# Exercise details
What the task needs is every record repeated exactly, nothing more.

# Given data
╔══

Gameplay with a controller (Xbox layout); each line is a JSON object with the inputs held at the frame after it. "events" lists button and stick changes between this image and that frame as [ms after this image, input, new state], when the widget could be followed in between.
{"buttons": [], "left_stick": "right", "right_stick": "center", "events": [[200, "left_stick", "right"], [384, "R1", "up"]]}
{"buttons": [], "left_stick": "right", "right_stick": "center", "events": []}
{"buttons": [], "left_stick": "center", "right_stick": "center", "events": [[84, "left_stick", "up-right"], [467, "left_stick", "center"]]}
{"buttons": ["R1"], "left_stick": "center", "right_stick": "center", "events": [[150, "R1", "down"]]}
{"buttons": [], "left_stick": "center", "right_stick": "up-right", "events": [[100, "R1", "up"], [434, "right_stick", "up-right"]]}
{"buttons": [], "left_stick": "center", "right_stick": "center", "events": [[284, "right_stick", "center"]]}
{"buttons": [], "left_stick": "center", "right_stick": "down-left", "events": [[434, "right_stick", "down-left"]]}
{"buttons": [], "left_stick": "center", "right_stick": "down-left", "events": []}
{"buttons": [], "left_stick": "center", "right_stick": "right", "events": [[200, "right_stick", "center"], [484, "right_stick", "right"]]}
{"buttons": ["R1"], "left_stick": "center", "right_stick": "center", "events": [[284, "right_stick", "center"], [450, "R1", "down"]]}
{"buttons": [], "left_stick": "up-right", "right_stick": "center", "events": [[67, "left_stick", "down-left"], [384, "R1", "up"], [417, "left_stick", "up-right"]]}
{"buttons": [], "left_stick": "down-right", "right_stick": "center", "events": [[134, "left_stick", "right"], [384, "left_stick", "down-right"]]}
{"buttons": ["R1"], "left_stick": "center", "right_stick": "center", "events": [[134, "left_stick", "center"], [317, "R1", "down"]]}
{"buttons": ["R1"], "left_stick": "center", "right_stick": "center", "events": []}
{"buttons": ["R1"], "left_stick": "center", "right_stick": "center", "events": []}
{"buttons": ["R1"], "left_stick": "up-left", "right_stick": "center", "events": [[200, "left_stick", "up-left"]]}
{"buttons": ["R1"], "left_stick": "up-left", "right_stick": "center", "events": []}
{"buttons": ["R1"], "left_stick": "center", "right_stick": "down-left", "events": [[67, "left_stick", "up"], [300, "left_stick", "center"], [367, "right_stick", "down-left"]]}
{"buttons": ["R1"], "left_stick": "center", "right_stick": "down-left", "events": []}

╚══

# Your response
Gameplay with a controller (Xbox layout); each line is a JSON object with the inputs held at the frame after it. "events" lists button and stick changes between this image and that frame as [ms after this image, input, new state], when the widget could be followed in between.
{"buttons": [], "left_stick": "right", "right_stick": "center", "events": [[200, "left_stick", "right"], [384, "R1", "up"]]}
{"buttons": [], "left_stick": "right", "right_stick": "center", "events": []}
{"buttons": [], "left_stick": "center", "right_stick": "center", "events": [[84, "left_stick", "up-right"], [467, "left_stick", "center"]]}
{"buttons": ["R1"], "left_stick": "center", "right_stick": "center", "events": [[150, "R1", "down"]]}
{"buttons": [], "left_stick": "center", "right_stick": "up-right", "events": [[100, "R1", "up"], [434, "right_stick", "up-right"]]}
{"buttons": [], "left_stick": "center", "right_stick": "center", "events": [[284, "right_stick", "center"]]}
{"buttons": [], "left_stick": "center", "right_stick": "down-left", "events": [[434, "right_stick", "down-left"]]}
{"buttons": [], "left_stick": "center", "right_stick": "down-left", "events": []}
{"buttons": [], "left_stick": "center", "right_stick": "right", "events": [[200, "right_stick", "center"], [484, "right_stick", "right"]]}
{"buttons": ["R1"], "left_stick": "center", "right_stick": "center", "events": [[284, "right_stick", "center"], [450, "R1", "down"]]}
{"buttons": [], "left_stick": "up-right", "right_stick": "center", "events": [[67, "left_stick", "down-left"], [384, "R1", "up"], [417, "left_stick", "up-right"]]}
{"buttons": [], "left_stick": "down-right", "right_stick": "center", "events": [[134, "left_stick", "right"], [384, "left_stick", "down-right"]]}
{"buttons": ["R1"], "left_stick": "center", "right_stick": "center", "events": [[134, "left_stick", "center"], [317, "R1", "down"]]}
{"buttons": ["R1"], "left_stick": "center", "right_stick": "center", "events": []}
{"buttons": ["R1"], "left_stick": "center", "right_stick": "center", "events": []}
{"buttons": ["R1"], "left_stick": "up-left", "right_stick": "center", "events": [[200, "left_stick", "up-left"]]}
{"buttons": ["R1"], "left_stick": "up-left", "right_stick": "center", "events": []}
{"buttons": ["R1"], "left_stick": "center", "right_stick": "down-left", "events": [[67, "left_stick", "up"], [300, "left_stick", "center"], [367, "right_stick", "down-left"]]}
{"buttons": ["R1"], "left_stick": "center", "right_stick": "down-left", "events": []}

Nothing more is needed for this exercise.